▸ **Exercise requirements**
Rewrite the data below, changing "categories" to "groups" and keeping everything else the same. Omit the pictures from your answer.

▸ **Record set**
______________________________
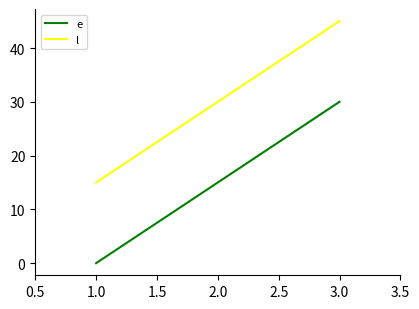

Is it true that e equals 0 at 1.0?

True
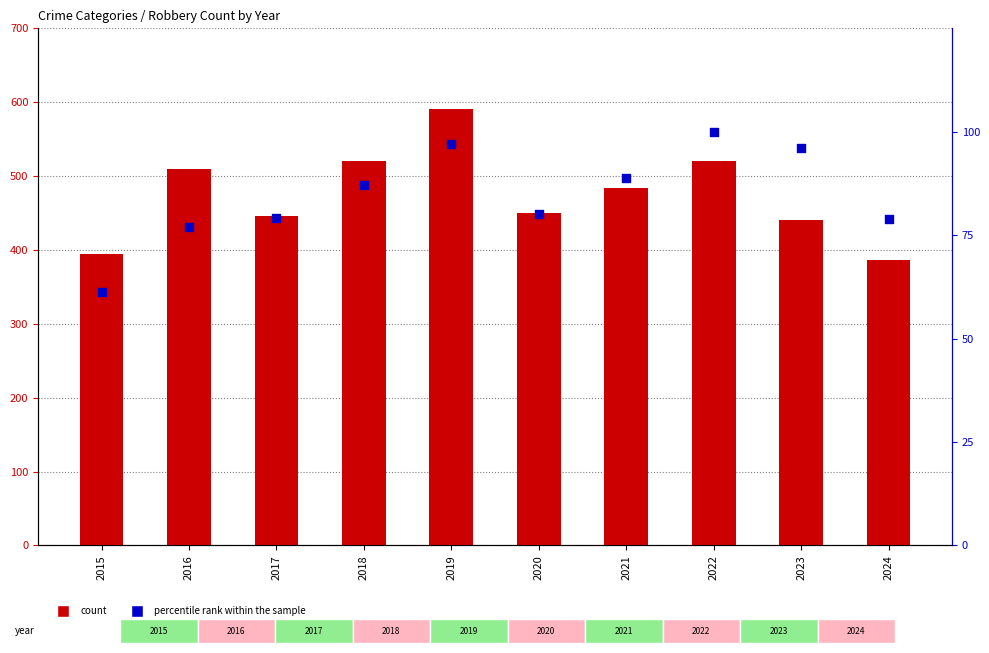

Which series has the largest total across all categories?

count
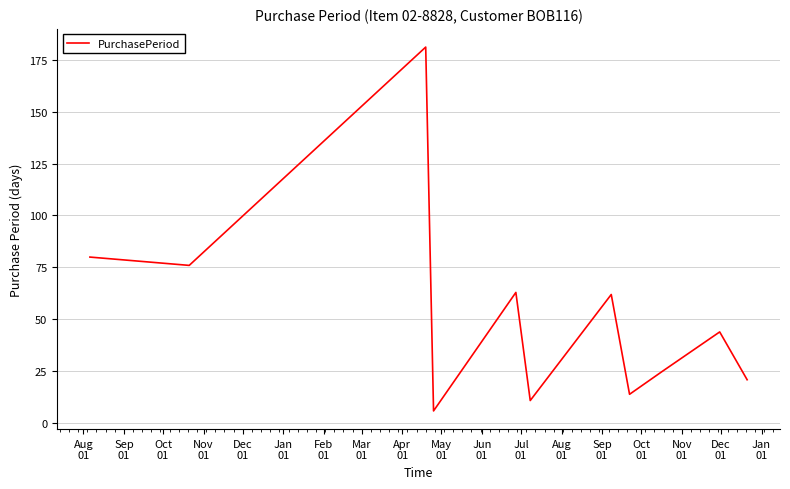

What is the minimum value shown in the chart?

6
______________________________
▸ **Response**
Is it true that e equals 0 at 1.0?

True

Which series has the largest total across all groups?

count

What is the minimum value shown in the chart?

6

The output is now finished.